In a recent exclusive interview, J.H. Shyu of Taiwan’s Episil shared some fascinating insights. Turns out, NVIDIA’s new 800V architecture for AI servers is creating huge demand for SiC-based power devices. Compared to EVs, where SiC adoption has been more gradual, AI data centers need far better power efficiency—at scale and fast. SiC’s high-voltage, high-frequency strengths are now in the spotlight.

This is already starting to reshape the global SiC ecosystem. Taiwan’s foundries, who were previously cautious about SiC, are now ramping up. U.S. fabless players are also looking to diversify away from China-linked supply and are finding new Taiwanese partners.

There’s also buzz that Wolfspeed’s assets might get snapped up soon—possibly by U.S. or Taiwanese buyers—as the AI-driven SiC market heats up.

If you follow power semis and SiC (like many here on SemiWiki), this article is definitely worth a read. The AI boom is clearly becoming a new driver for SiC demand, and it’s happening faster than a lot of folks expected.

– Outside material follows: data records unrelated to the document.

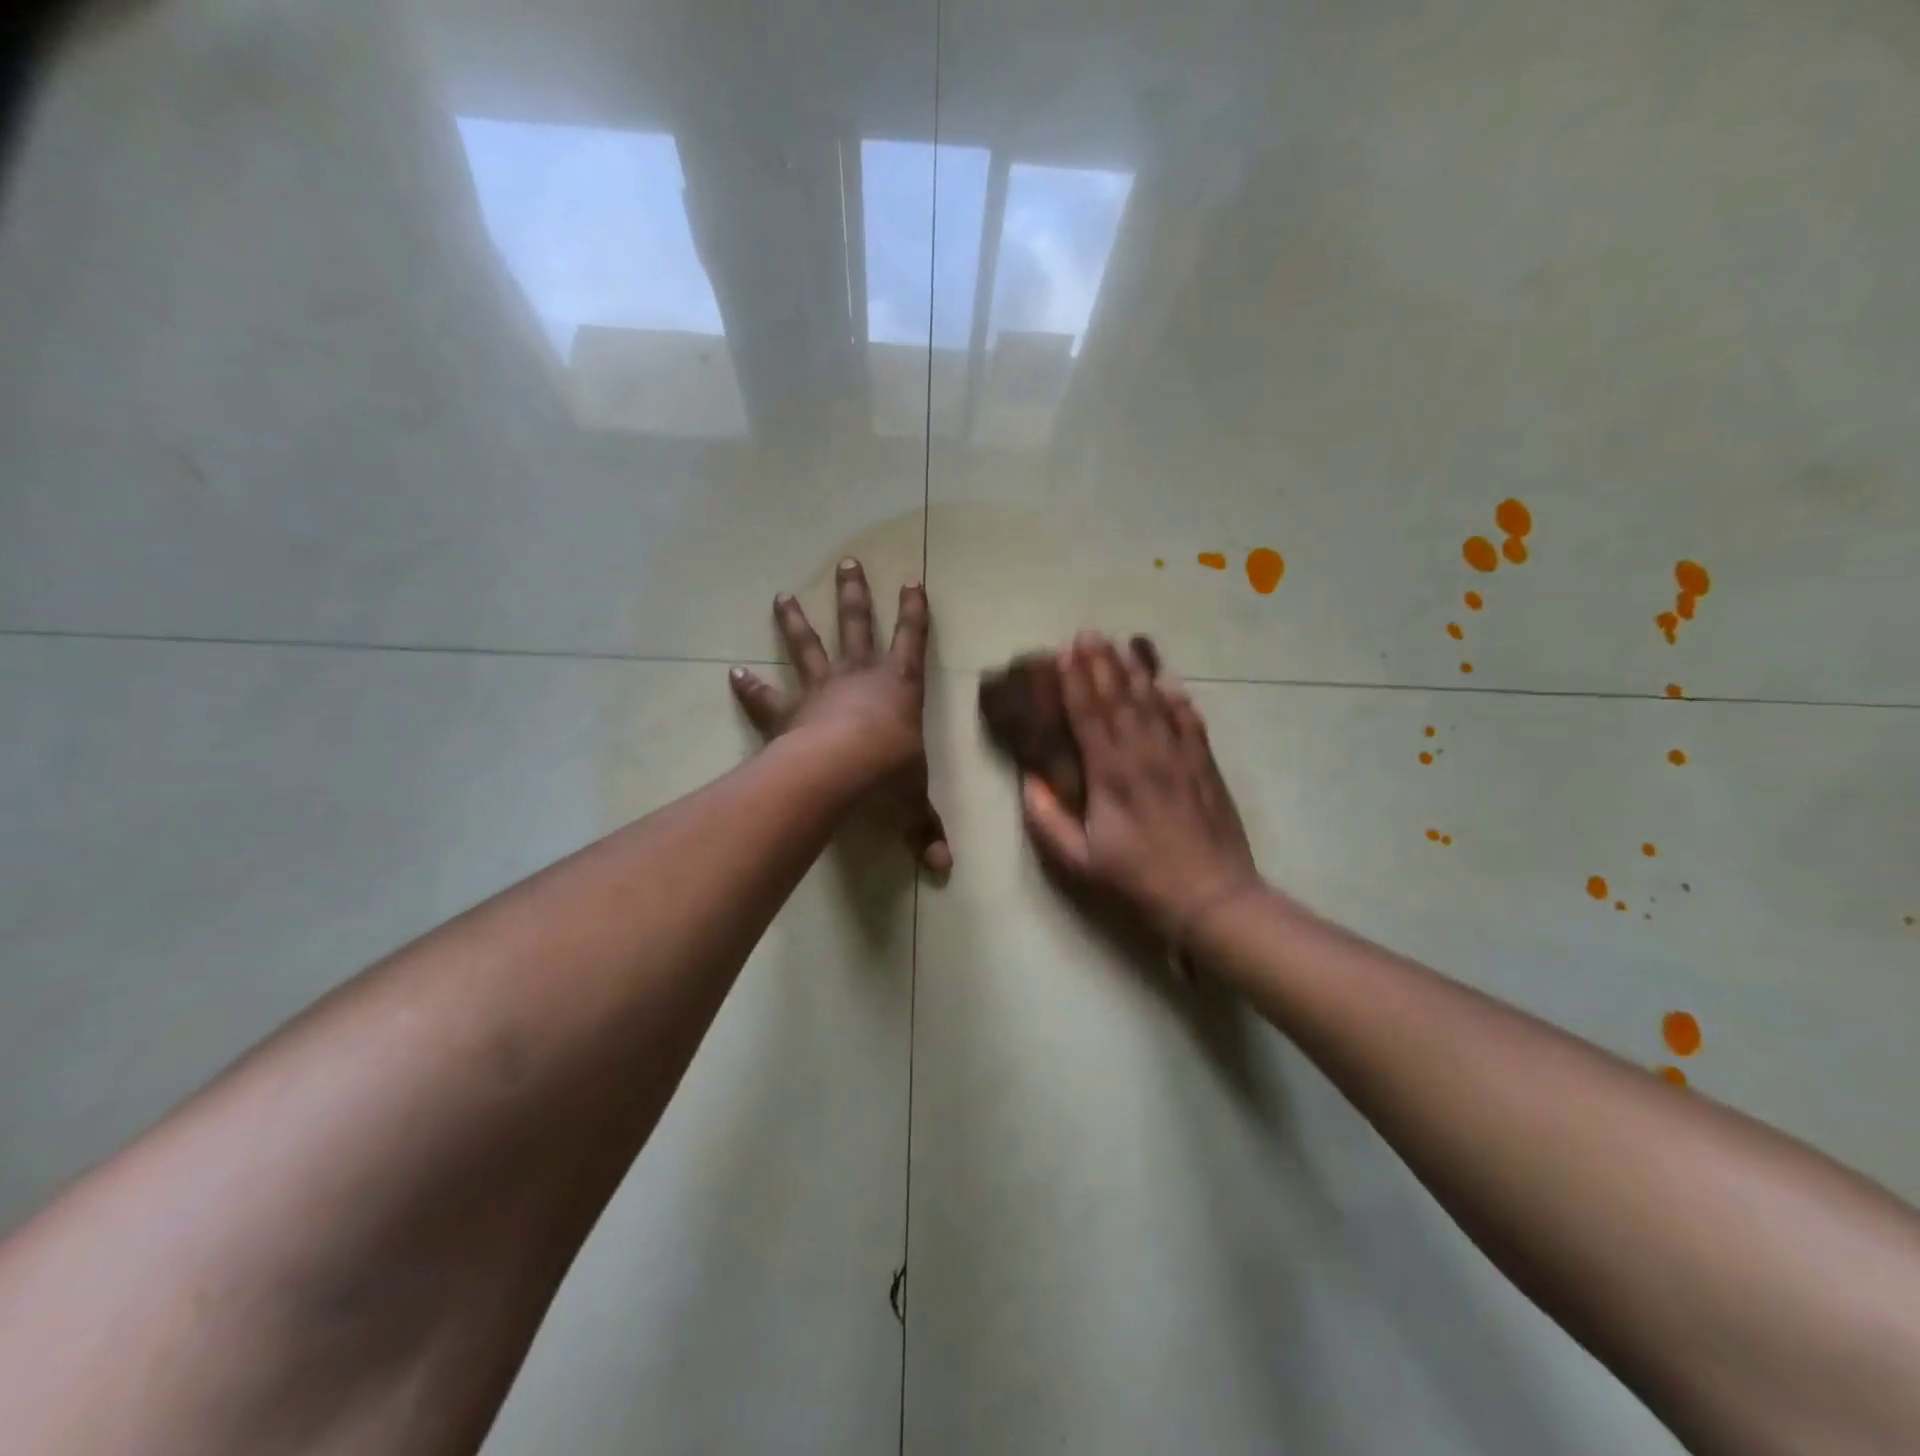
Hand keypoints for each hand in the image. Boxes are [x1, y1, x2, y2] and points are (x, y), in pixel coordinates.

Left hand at [730, 560, 951, 872]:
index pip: (913, 641)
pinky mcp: (789, 712)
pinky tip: (732, 673)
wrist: (841, 771)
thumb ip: (925, 830)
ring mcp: (821, 689)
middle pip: (857, 626)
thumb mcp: (912, 802)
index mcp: (899, 687)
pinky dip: (750, 686)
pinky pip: (768, 696)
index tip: (913, 580)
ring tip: (780, 596)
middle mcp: (860, 677)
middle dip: (854, 595)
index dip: (914, 612)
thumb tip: (944, 871)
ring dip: (795, 622)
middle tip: (847, 563)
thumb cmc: (888, 773)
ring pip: (808, 647)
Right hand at [1021, 633, 1259, 938]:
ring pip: (1154, 702)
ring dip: (1135, 671)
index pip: (1089, 714)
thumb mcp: (1079, 860)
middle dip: (1101, 663)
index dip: (1074, 681)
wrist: (1211, 897)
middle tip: (1088, 633)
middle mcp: (1145, 753)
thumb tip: (1027, 780)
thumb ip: (1047, 819)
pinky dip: (1178, 699)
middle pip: (1120, 697)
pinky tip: (1170, 682)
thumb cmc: (1138, 880)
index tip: (1062, 653)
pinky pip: (1190, 721)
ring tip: (1121, 645)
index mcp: (1111, 773)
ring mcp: (1180, 755)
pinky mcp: (1205, 765)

Full story here: https://cwnewsroom.substack.com/p/exclusive-episils-wolfspeeds-navitas-nvidia-sic
 
The AI boom is clearly becoming a new driver for SiC demand

No it doesn't, comparatively to the applications where SiCs physical advantages make it the only alternative to silicon, IT SMPS is still very tiny.

The data from Yolo Development is grossly incorrect. The grid, and solar, and large motor drives still eat more wafers than IT, and automotive combined, because SiC advantage there for 1200V+ voltages is insurmountable.

The natural opponent of SiC in automotive is high end silicon switches which don't need to beat SiC voltage tolerance there (only 600V-1000V needed)

Mainland China is the biggest electric car market, bigger than the rest of the world combined, and they mostly go for SiC only on flagship models, and they came to the point where a high-end Si IGBT is now closing on SiC in efficiency in mid-range.
 
This was an interesting read. I like the approach to reporting Tech Taiwan takes.

My take is that it's been a long time since the semiconductor industry had a player like China, with no profit sensitivity, with the only goal market share. Highly leveraged semiconductor companies, like Wolfspeed, will always be the victims in this environment. It's a lesson, but I don't think the lesson is being absorbed.

The article makes reference to TSMC historical success investing in downturns, at the time that IDMs pull back, as an analogy for the SiC current market condition. That's a bit of a naive assessment. As can be seen by Wolfspeed bankruptcy, taking on risk isn't enough; you need to be able to withstand years of low prices too.